Segment Start: Provided entries
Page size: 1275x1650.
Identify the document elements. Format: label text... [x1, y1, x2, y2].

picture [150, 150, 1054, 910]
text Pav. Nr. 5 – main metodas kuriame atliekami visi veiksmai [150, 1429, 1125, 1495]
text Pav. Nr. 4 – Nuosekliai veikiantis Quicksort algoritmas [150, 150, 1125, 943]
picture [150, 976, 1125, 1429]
Segment End: Provided entries
Segment Start: Provided entries
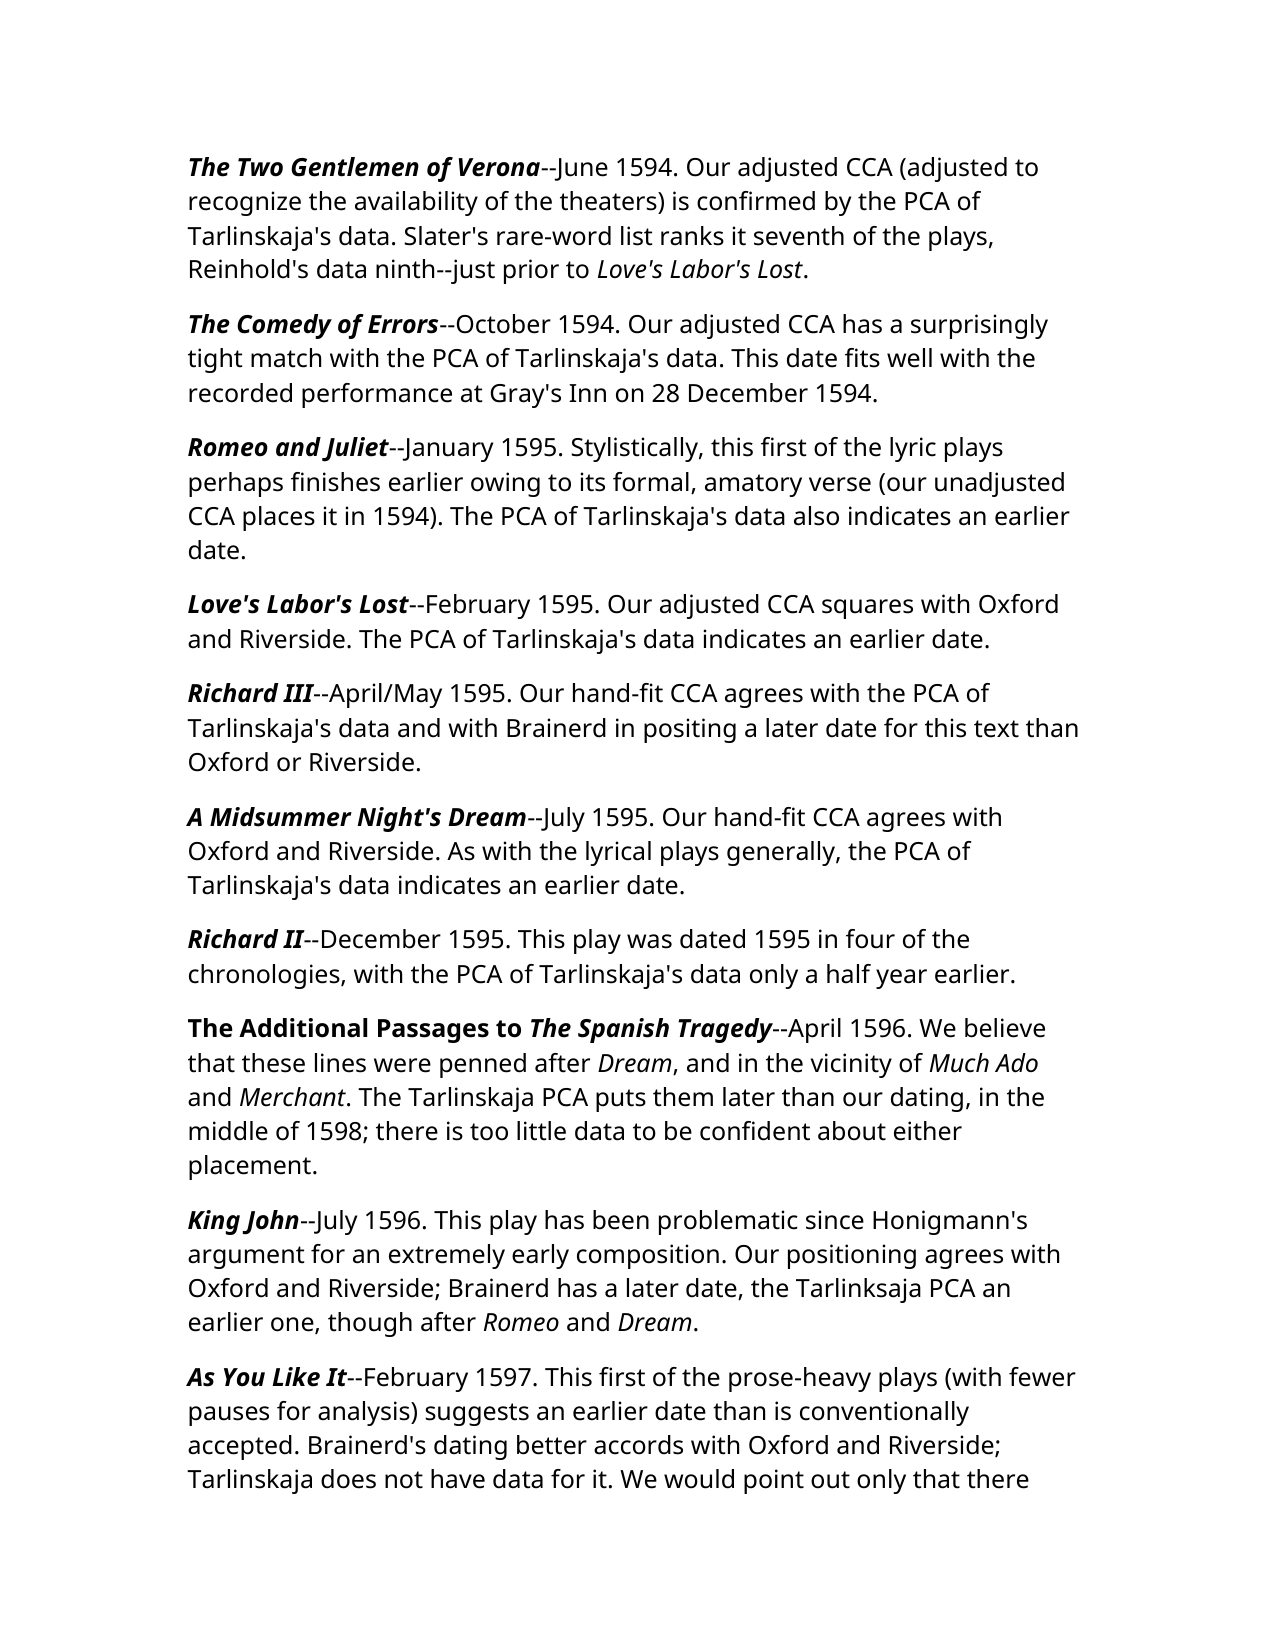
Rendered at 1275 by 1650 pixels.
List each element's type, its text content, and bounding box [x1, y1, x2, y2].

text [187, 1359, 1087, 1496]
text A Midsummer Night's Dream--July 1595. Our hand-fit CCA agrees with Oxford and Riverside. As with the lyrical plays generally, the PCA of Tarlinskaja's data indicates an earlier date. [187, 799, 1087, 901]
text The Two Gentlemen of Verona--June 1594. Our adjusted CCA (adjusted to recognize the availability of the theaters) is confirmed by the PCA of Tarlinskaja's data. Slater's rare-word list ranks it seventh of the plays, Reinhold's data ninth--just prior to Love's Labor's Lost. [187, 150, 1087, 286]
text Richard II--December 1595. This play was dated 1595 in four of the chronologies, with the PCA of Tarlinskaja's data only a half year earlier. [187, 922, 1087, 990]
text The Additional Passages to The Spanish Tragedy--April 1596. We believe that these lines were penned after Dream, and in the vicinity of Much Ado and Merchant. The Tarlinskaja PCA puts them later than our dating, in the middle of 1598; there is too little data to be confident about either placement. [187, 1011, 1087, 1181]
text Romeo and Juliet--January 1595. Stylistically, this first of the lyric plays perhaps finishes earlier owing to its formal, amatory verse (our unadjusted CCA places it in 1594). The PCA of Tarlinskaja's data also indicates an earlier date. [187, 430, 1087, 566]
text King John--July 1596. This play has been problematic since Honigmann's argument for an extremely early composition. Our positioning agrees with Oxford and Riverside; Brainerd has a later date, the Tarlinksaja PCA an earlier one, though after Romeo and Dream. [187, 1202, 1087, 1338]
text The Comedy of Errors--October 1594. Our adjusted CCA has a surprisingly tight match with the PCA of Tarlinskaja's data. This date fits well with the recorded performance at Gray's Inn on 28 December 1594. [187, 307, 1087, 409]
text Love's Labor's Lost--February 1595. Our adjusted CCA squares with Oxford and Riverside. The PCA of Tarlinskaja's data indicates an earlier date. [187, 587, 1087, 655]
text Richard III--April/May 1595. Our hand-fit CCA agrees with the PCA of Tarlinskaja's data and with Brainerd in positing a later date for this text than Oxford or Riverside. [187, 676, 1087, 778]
Segment End: Provided entries
● Your assignment
Quote the data above from the line containing "Rendered at 1275 by 1650 pixels." to the line containing "List each element's", inclusive, and stop.

● The answer
Rendered at 1275 by 1650 pixels.
List each element's type, its text content, and bounding box [x1, y1, x2, y2].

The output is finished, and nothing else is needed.